Here is yet another quote from Greg Bahnsen’s Always Ready: Directions for Defending the Faith. In Chapter 29: Apologetics in Practice, Bahnsen puts his apologetic approach to use against Bertrand Russell’s famous essay Why I Am Not a Christian.

For all his stature as a philosopher, Russell cannot be said to have been sure of himself and consistent in his views regarding reality or or knowledge. In his early years he adopted the Hegelian idealism taught by F. H. Bradley. Influenced by G. E. Moore, he changed to a Platonic theory of ideas. Challenged by Ludwig Wittgenstein that mathematics consists merely of tautologies, he turned to metaphysical and linguistic atomism. He adopted the extreme realism of Alexious Meinong, only later to turn toward logical constructionism instead. Then following the lead of William James, Russell abandoned mind-matter dualism for the theory of neutral monism. Eventually Russell propounded materialism with fervor, even though his dissatisfaction with his earlier logical atomism left him without an alternative metaphysical account of the object of our empirical experiences. Struggling with philosophical problems not unlike those which stymied David Hume, Russell conceded in his later years that the quest for certainty is a failure.

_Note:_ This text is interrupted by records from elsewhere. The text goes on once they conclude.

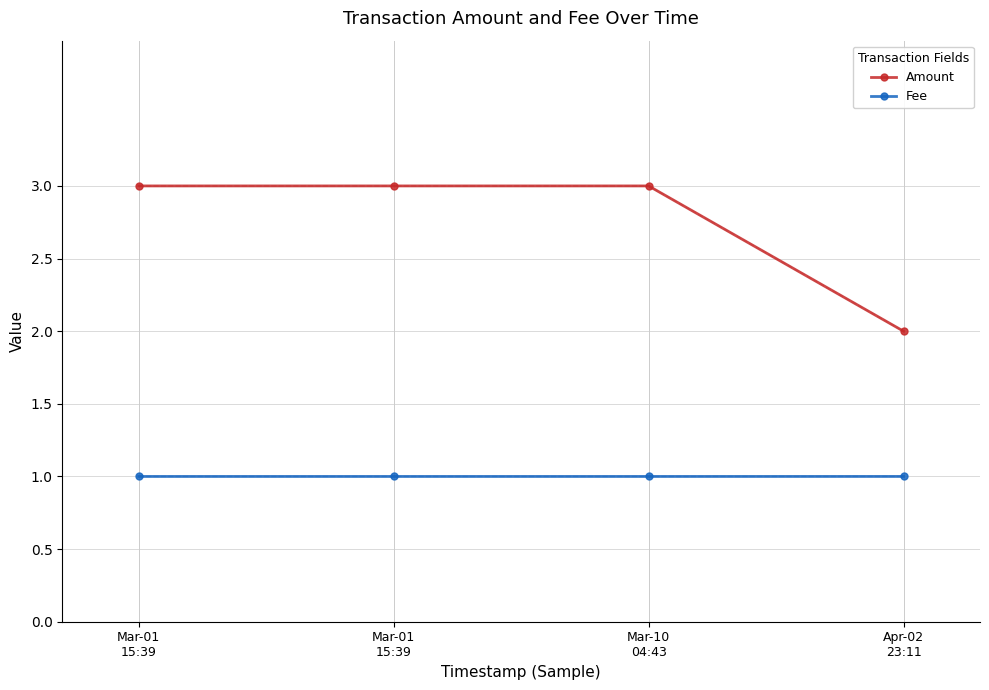

Reading left to right, what are all the values shown in this chart?

Amount: Mar-01
15:39=3.0	Mar-01
15:39=3.0	Mar-10
04:43=3.0	Apr-02
23:11=2.0
Fee: Mar-01
15:39=1.0	Mar-01
15:39=1.0	Mar-10
04:43=1.0	Apr-02
23:11=1.0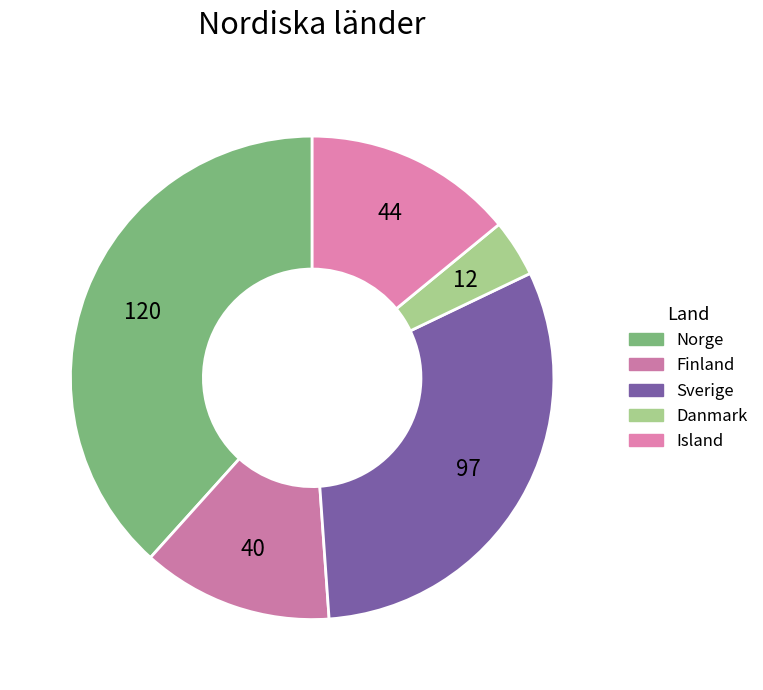

What portion of the pie excludes Finland?

87.2%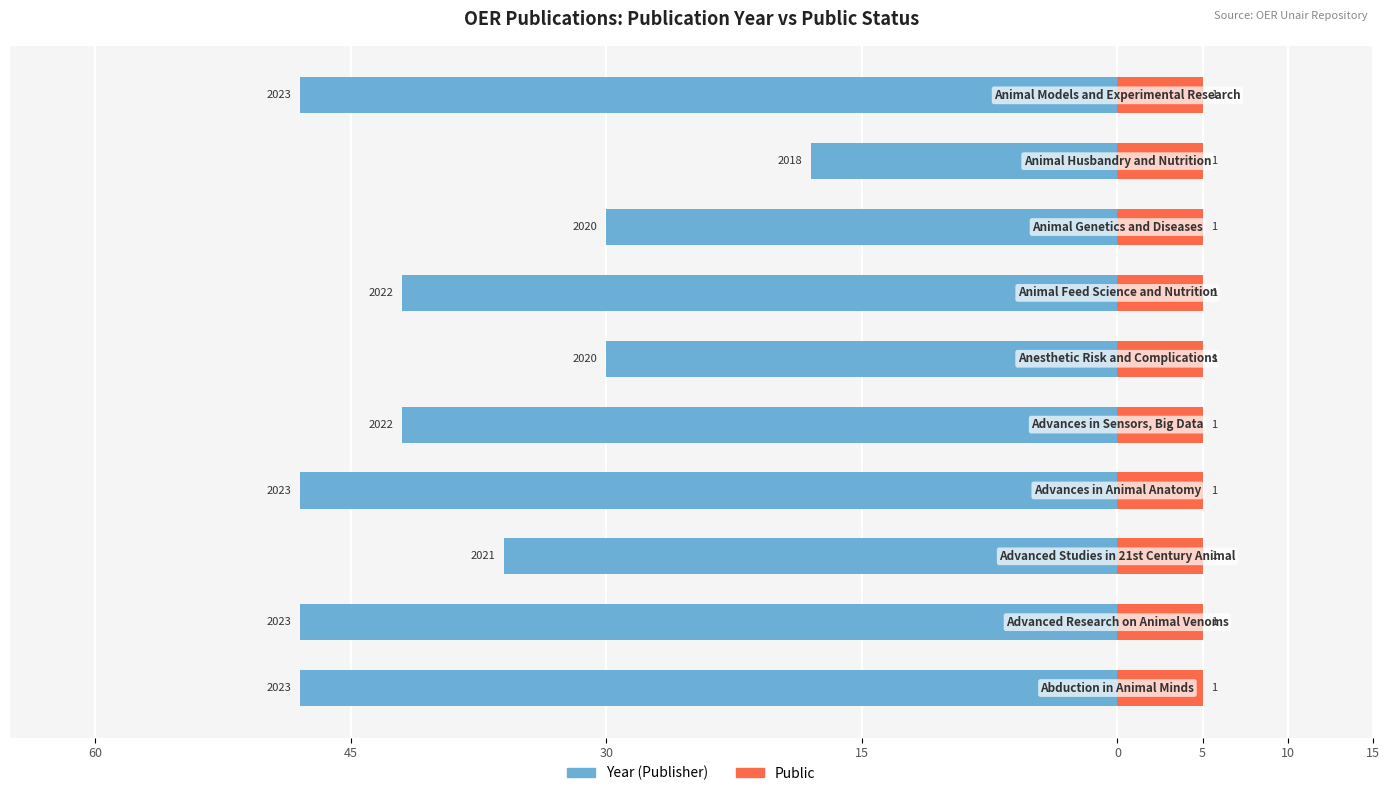

Rank the series at 15 from highest to lowest value.

Public, Year (Publisher)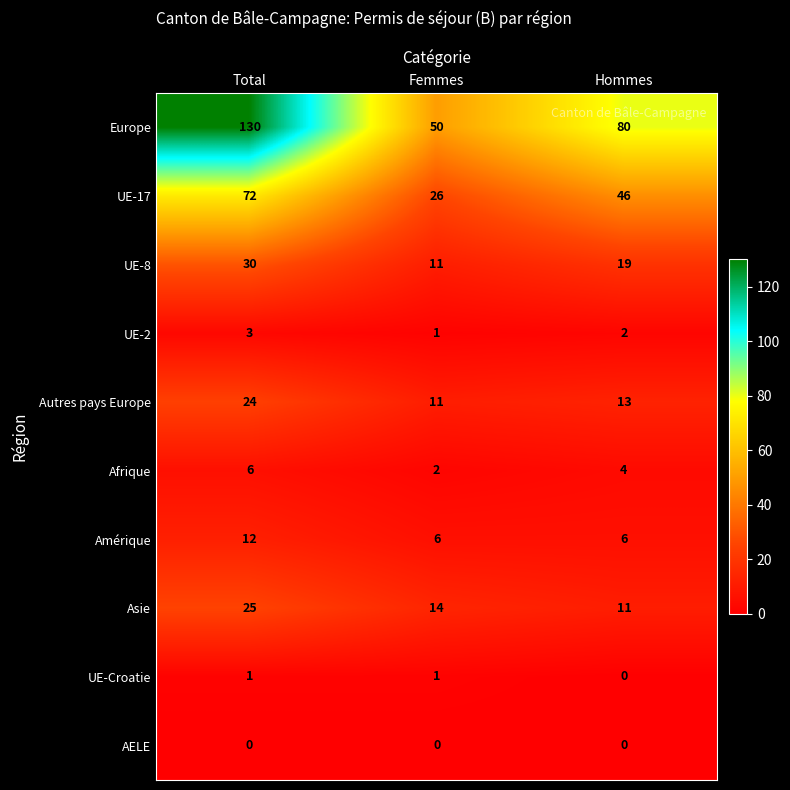

The value of Autres pays Europe at Femmes is 11. True or false?

True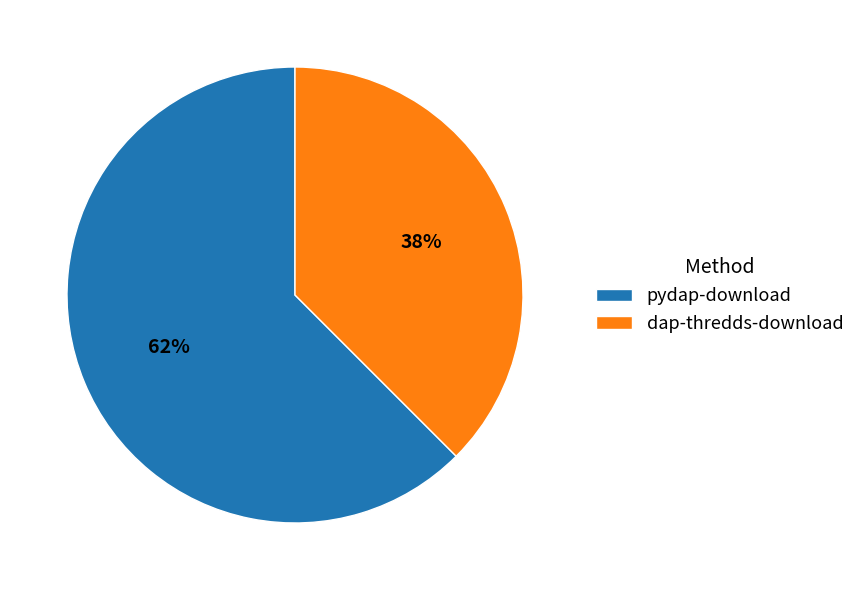

How many slices are in this pie chart?

2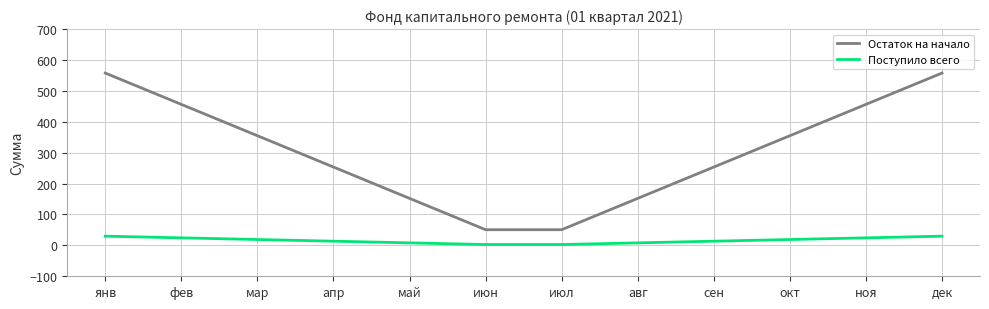

Which series changed the most between фев and дек?

Остаток на начало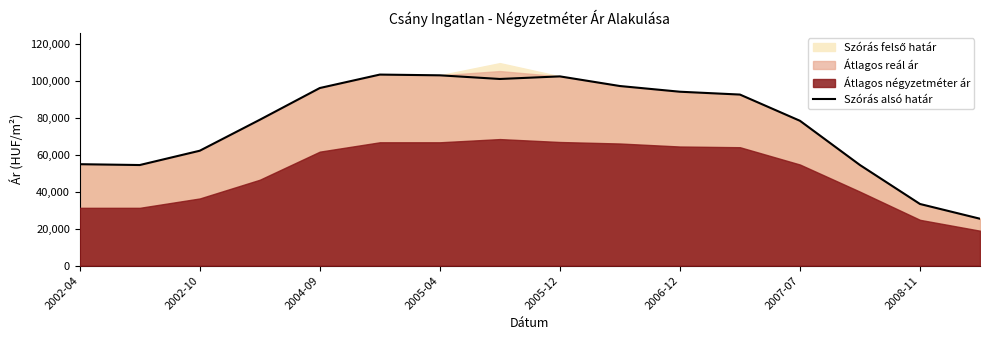

Reading right to left, list all the values displayed in this chart.

25359	33326	54374	78289	92458	93991	97071	102279	100877	102858	103254	95990	78835	62106	54377	54830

This brief history of Russell’s philosophical evolution is rehearsed so that the reader may correctly appraise the strength and authority of the intellectual platform from which Russell would presume to criticize the Christian faith. Russell’s brilliance is not in doubt; he was a talented and intelligent man. But to what avail? In criticizing Christians for their views of ultimate reality, of how we know what we know, and of how we should live our lives, did Bertrand Russell have a defensible alternative from which to launch his attacks? Not at all. He could not give an account of reality and knowing which—on the grounds of, and according to the criteria of, his own autonomous reasoning—was cogent, reasonable and sure. He could not say with certainty what was true about reality and knowledge, but nevertheless he was firmly convinced that Christianity was false! Russell was firing an unloaded gun.